### WORK ITEM
Copy out word for word the lines of the records starting with the line that contains "Reading right to" and going on through the end of the records.

### RECORDS SHOWN
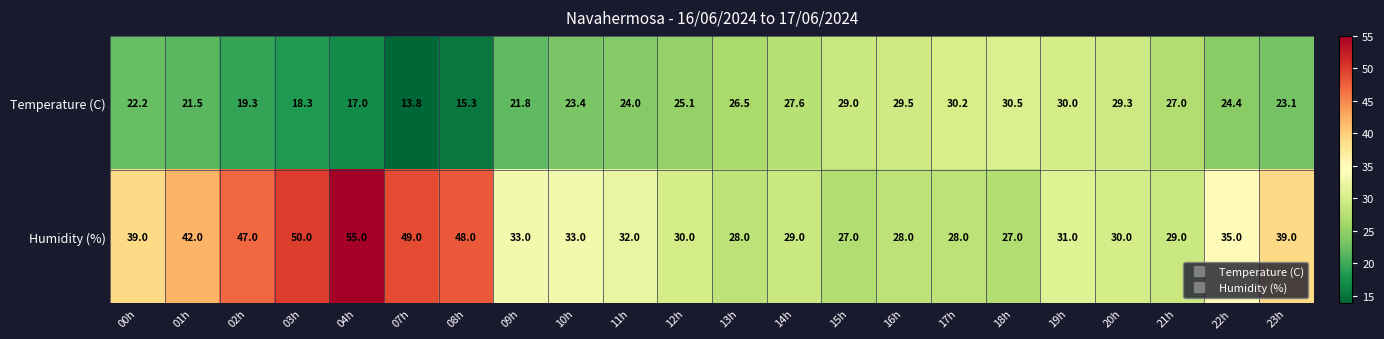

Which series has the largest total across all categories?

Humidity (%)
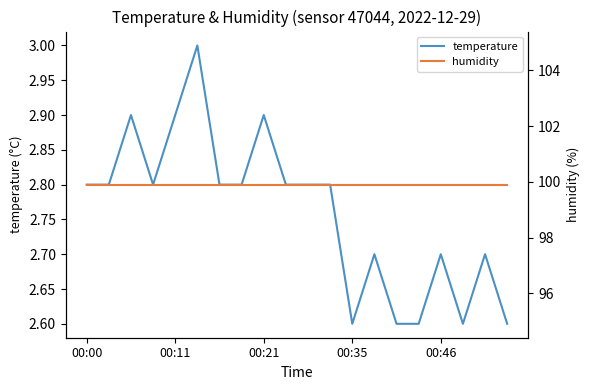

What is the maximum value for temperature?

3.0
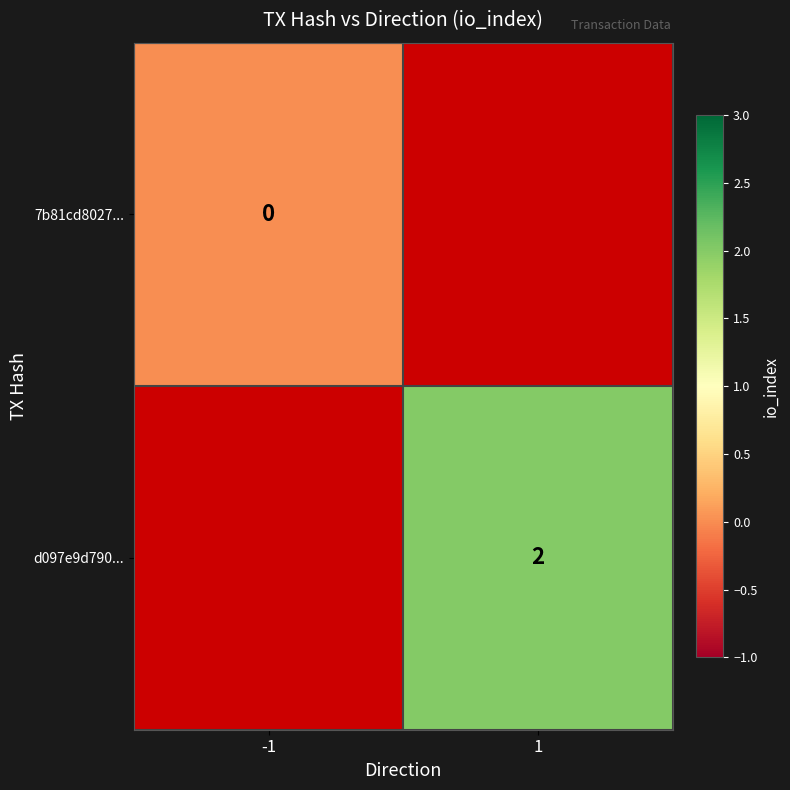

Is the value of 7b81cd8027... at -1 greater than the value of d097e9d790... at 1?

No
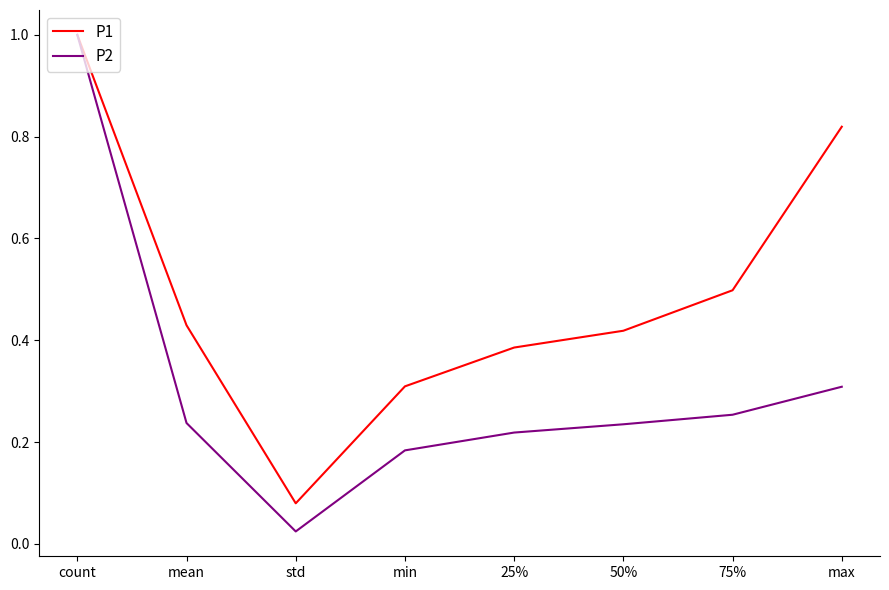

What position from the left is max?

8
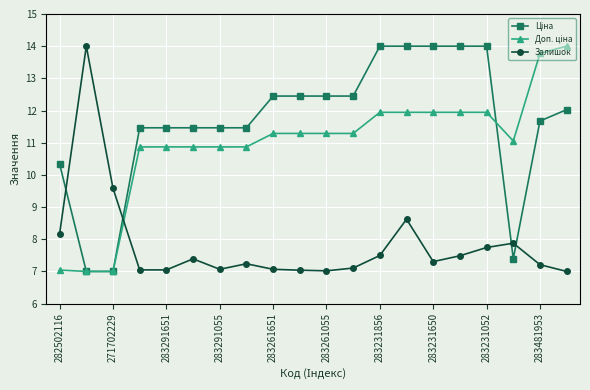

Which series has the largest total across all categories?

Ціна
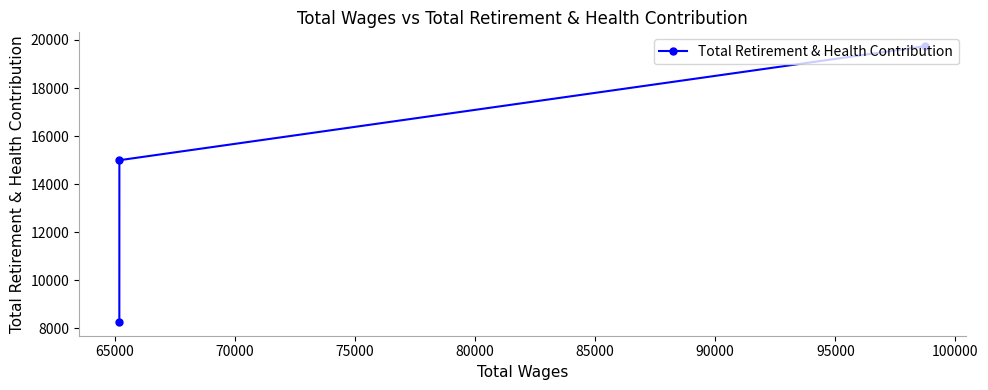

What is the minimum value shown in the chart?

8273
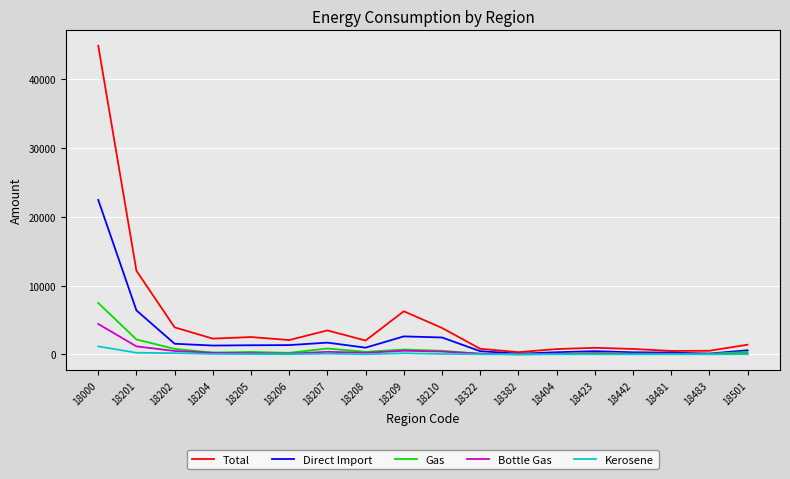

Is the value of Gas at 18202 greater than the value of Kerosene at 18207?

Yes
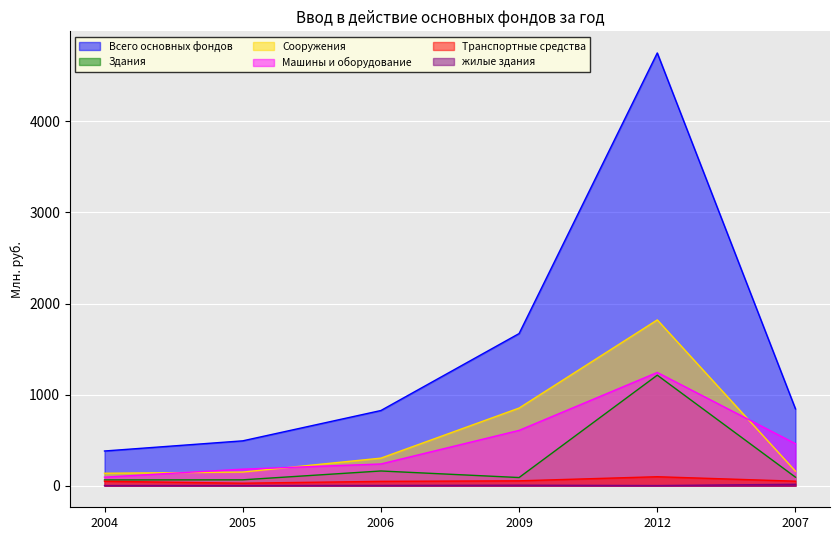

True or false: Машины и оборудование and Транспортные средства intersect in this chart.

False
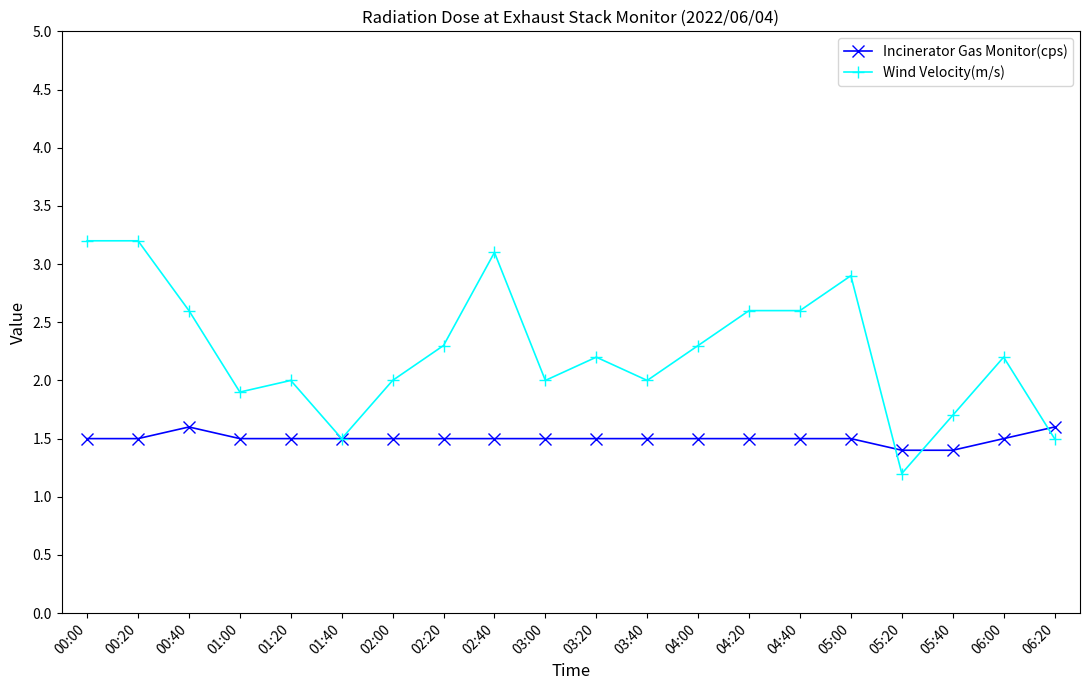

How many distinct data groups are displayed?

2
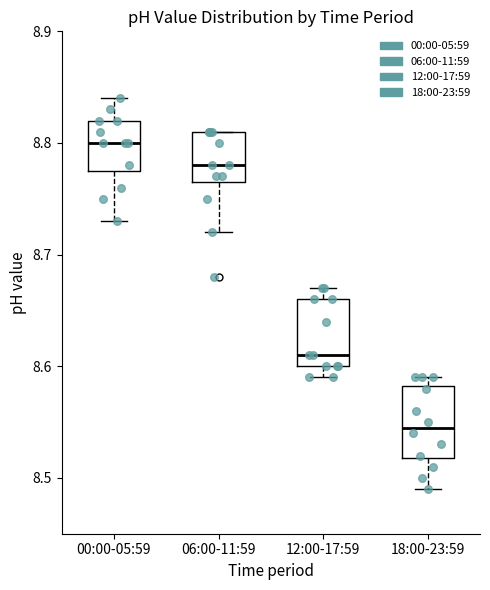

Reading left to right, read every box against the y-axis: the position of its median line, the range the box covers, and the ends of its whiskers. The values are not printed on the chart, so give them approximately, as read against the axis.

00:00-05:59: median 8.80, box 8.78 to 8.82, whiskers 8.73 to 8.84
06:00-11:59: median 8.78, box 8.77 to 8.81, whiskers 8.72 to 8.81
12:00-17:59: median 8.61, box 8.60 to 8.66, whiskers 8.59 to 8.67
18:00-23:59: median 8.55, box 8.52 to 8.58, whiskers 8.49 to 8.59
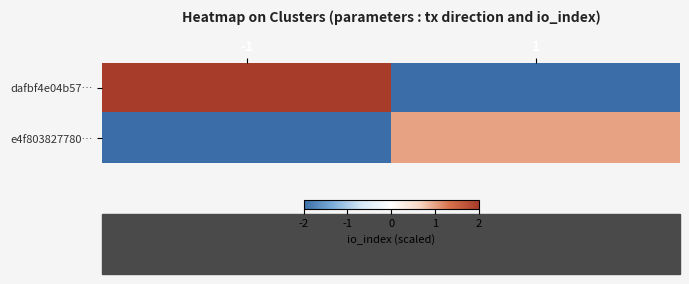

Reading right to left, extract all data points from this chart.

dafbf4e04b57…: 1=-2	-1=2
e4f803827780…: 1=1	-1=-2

### THE COMPLETED TASK
Reading right to left, extract all data points from this chart.

dafbf4e04b57…: 1=-2	-1=2
e4f803827780…: 1=1	-1=-2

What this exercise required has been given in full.